Task to carry out:
Please filter the records below, copying out every line that contains the word "series". Matching is case-sensitive.

Information:
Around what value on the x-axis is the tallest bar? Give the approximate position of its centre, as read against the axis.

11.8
--
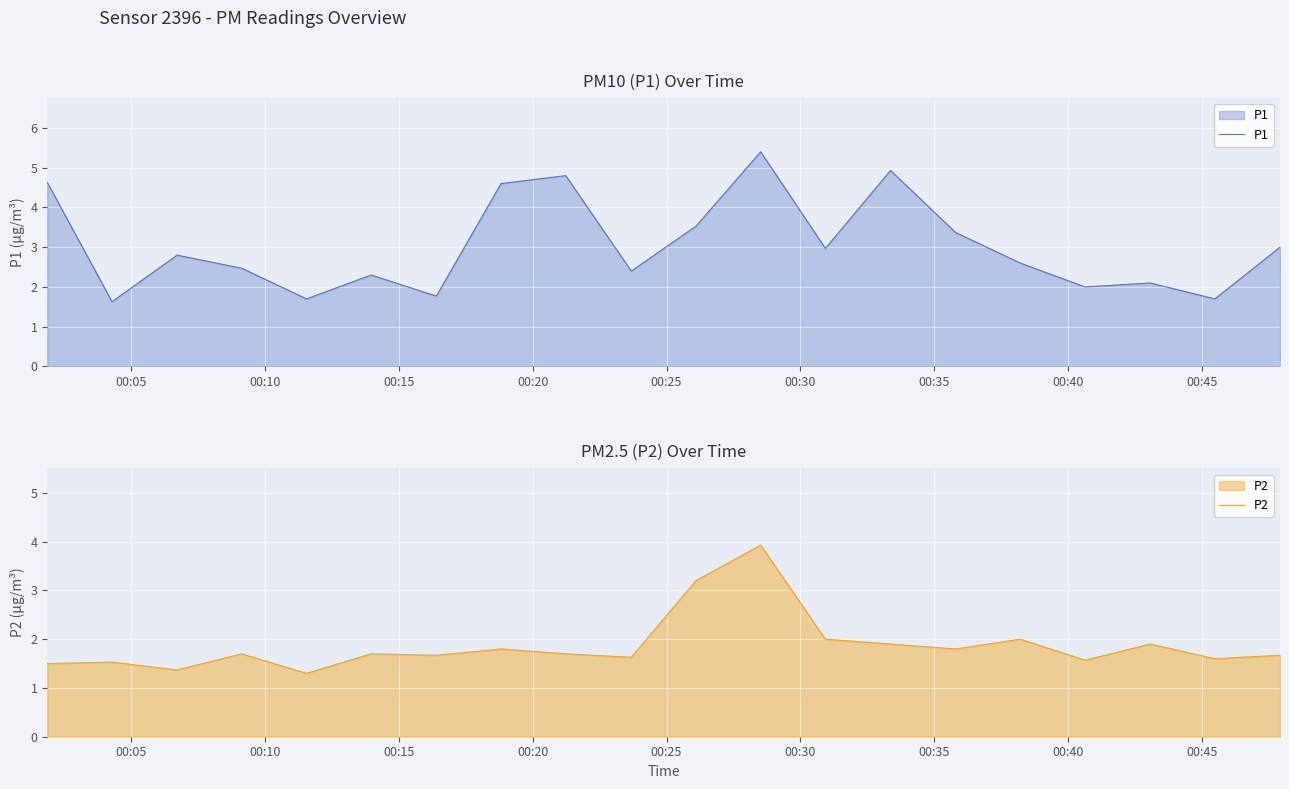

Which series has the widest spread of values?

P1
--
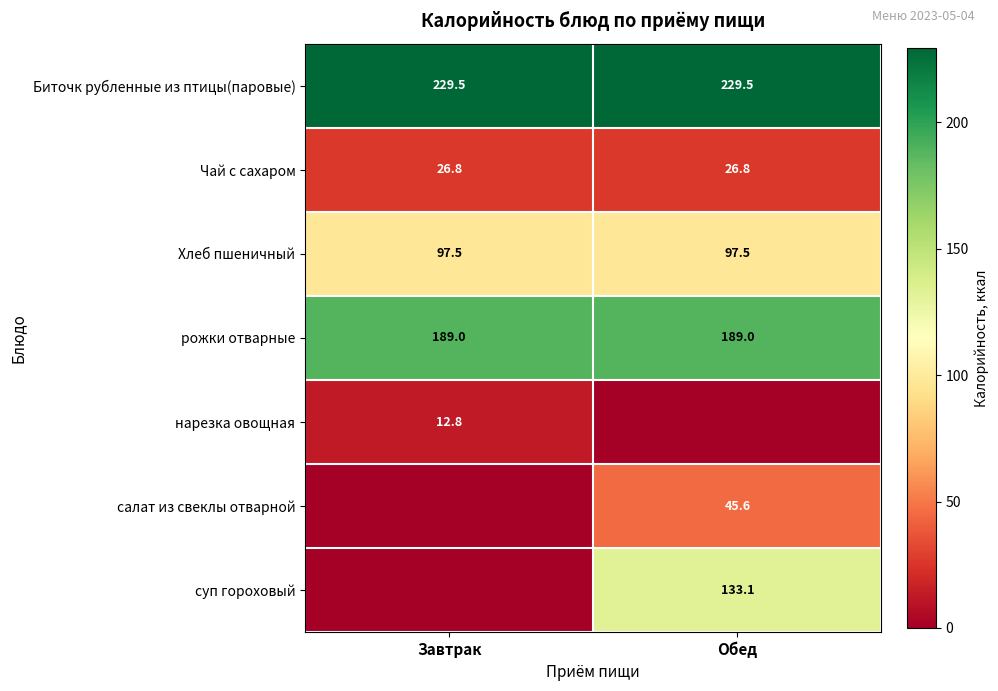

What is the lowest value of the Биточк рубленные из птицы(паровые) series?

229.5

Exercise answer:
Which series has the widest spread of values?
What is the lowest value of the Биточк рубленные из птицы(паровые) series?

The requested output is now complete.